REPUBLIKA.CO.ID, DUBAI -- Maskapai penerbangan Emirates mengumumkan laba sebesar 10,6 miliar dirham UEA (2,92 miliar dolar AS atau sekitar Rp 42,9 triliun) untuk tahun keuangan 2022-2023.
Capian itu menandai tahun paling menguntungkan, setelah Emirates mengalami kerugian sebesar 3,9 miliar dirham pada tahun sebelumnya. Pendapatan naik 81 persen menjadi 107,4 miliar dirham yang ditopang pemulihan rute penerbangan global dan menarik lebih banyak penumpang.
Emirates Group melaporkan pendapatan sebesar 119,8 miliar dirham, meningkat 81 persen karena permintaan pelanggan yang kuat di seluruh dunia. Terlebih, hampir semua pembatasan perjalanan dicabut.
Mengumumkan hasil kinerja, CEO Grup Emirates Sheikh Ahmed bin Saeed Al Maktoum menyebut kinerja keuangan perusahaan sebagai rekor dan pencapaian yang luar biasa. "Hasil yang kuat ini memungkinkan kami untuk membayar kembali utang sebesar 3,0 miliar dirham yang kami ambil selama krisis Covid-19," kata Al Maktoum dilansir Zawya, Kamis (11/5/2023).

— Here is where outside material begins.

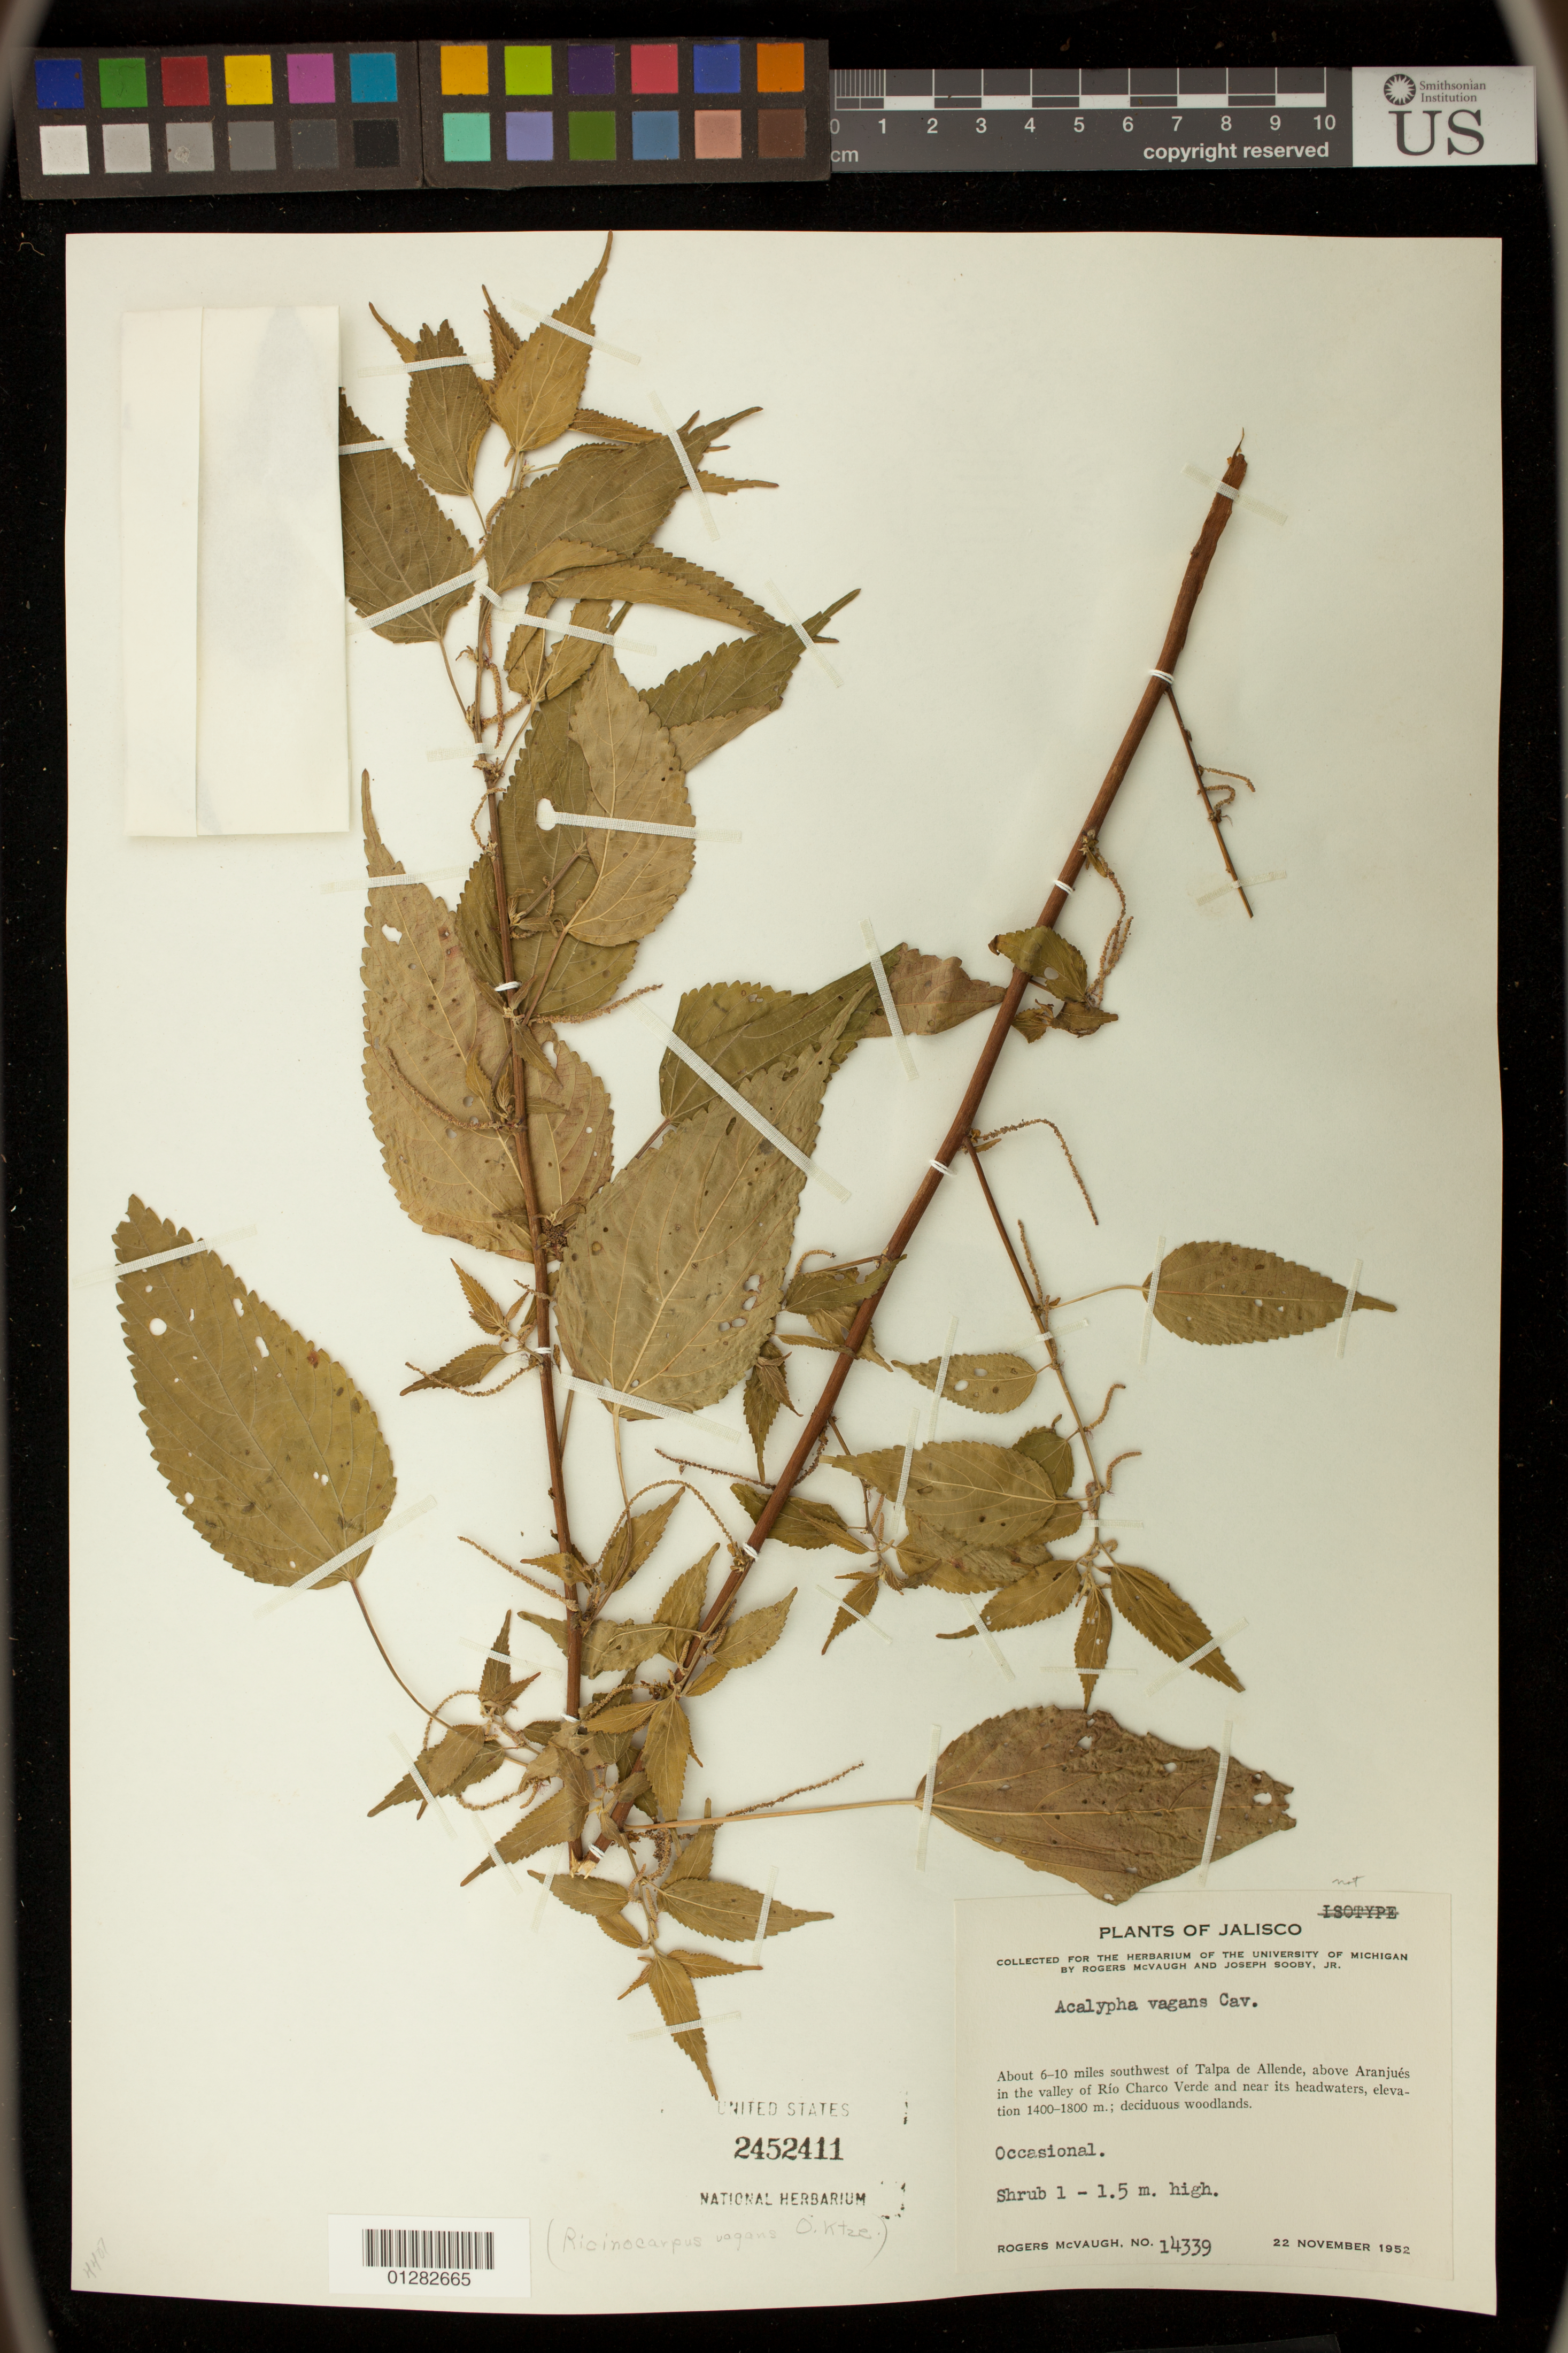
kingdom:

Emirates juga membagi dividen sebesar 4,5 miliar dirham. Perusahaan juga menaruh alokasi untuk masa depan sebesar 7,2 miliar dirham dengan berinvestasi di pesawat baru, fasilitas, peralatan, teknologi, dan pengembangan SDM.

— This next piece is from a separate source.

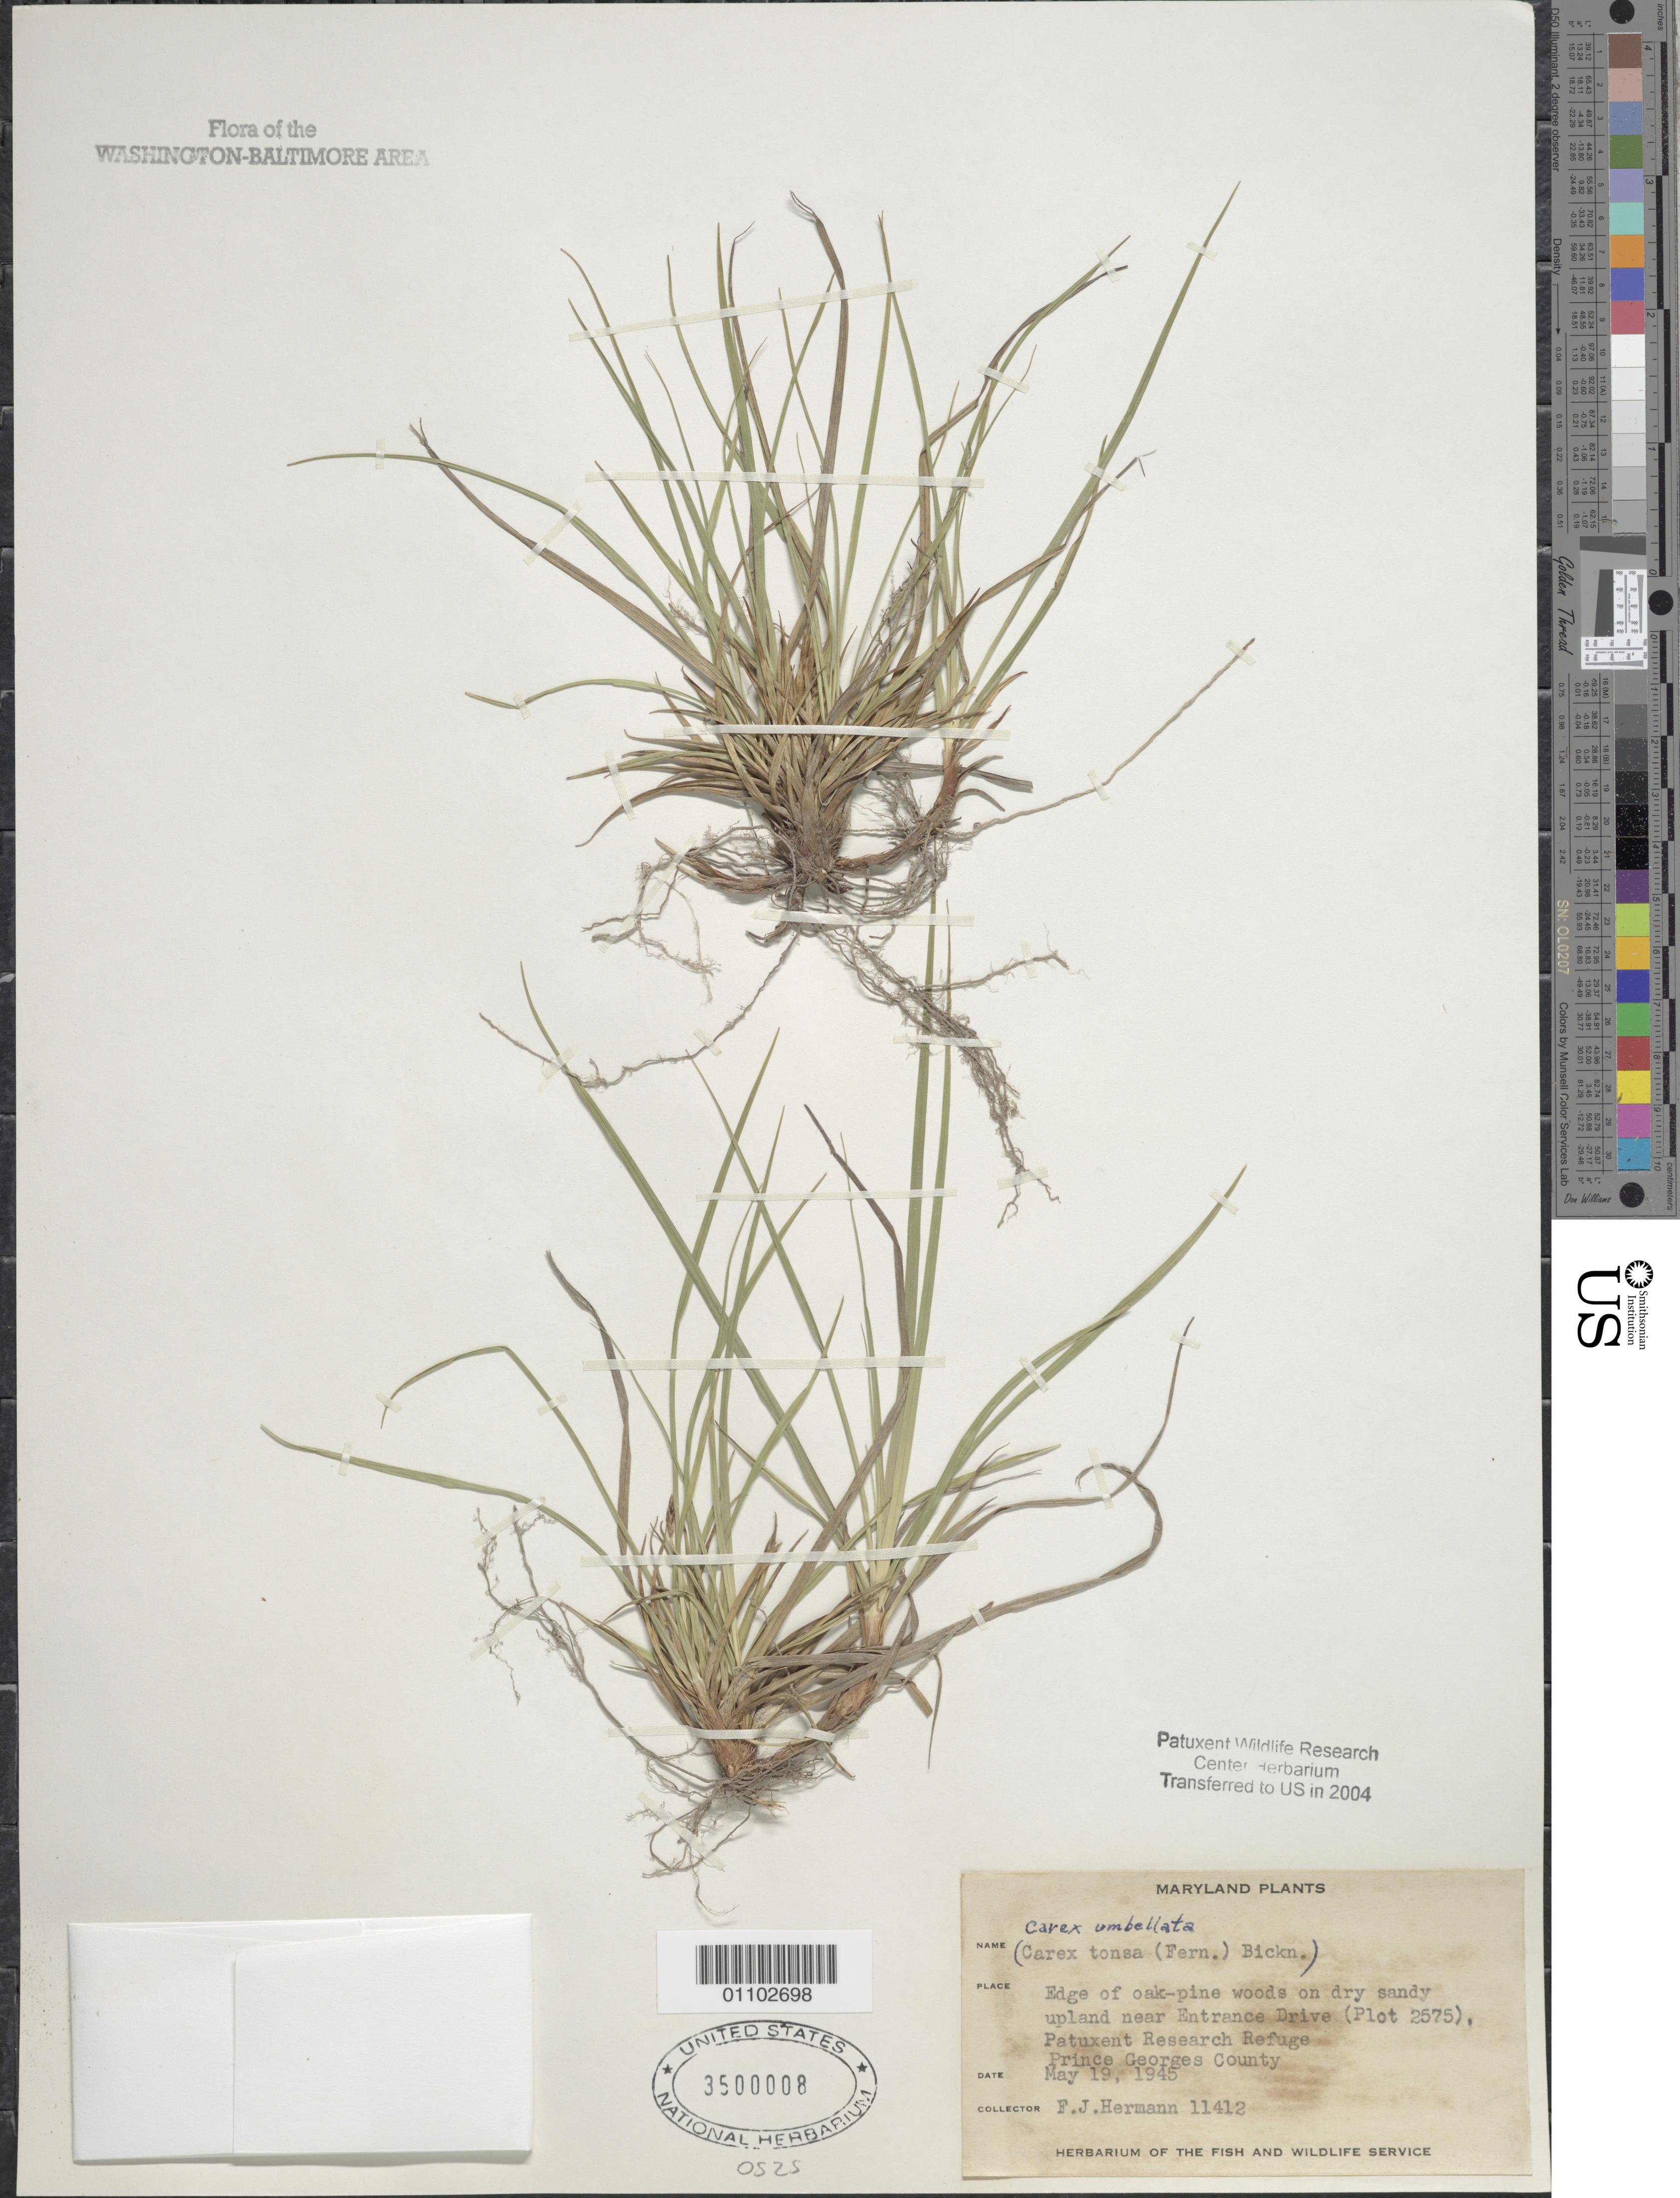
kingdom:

"Investasi ini akan membantu memastikan kami memiliki merek, produk, layanan, dan kemampuan terbaik untuk memenangkan preferensi pelanggan dan mempertahankan kepemimpinan pasar kami," ujar Al Maktoum.
Penyedia layanan udara dan pengelola bagasi DNata, bagian dari Emirates Group, memperoleh laba 331 juta dirham pada 2022-2023, naik dari 110 juta dirham pada tahun sebelumnya. Pendapatan DNAta naik 74 persen menjadi 14,9 miliar dirham.
Grup memiliki saldo kas sebesar 42,5 miliar dirham untuk tahun tersebut. Perusahaan juga mempekerjakan 17.160 karyawan baru sehingga jumlah tenaga kerjanya menjadi 102.379 per 31 Maret 2023.
Al Maktoum mengatakan, Emirates memasuki 2023-2024 dengan prospek positif yang kuat dan berharap Grup tetap menguntungkan. "Kami akan bekerja keras untuk mencapai target kami sambil terus mencermati inflasi, harga bahan bakar yang tinggi, dan ketidakpastian politik dan ekonomi," kata dia.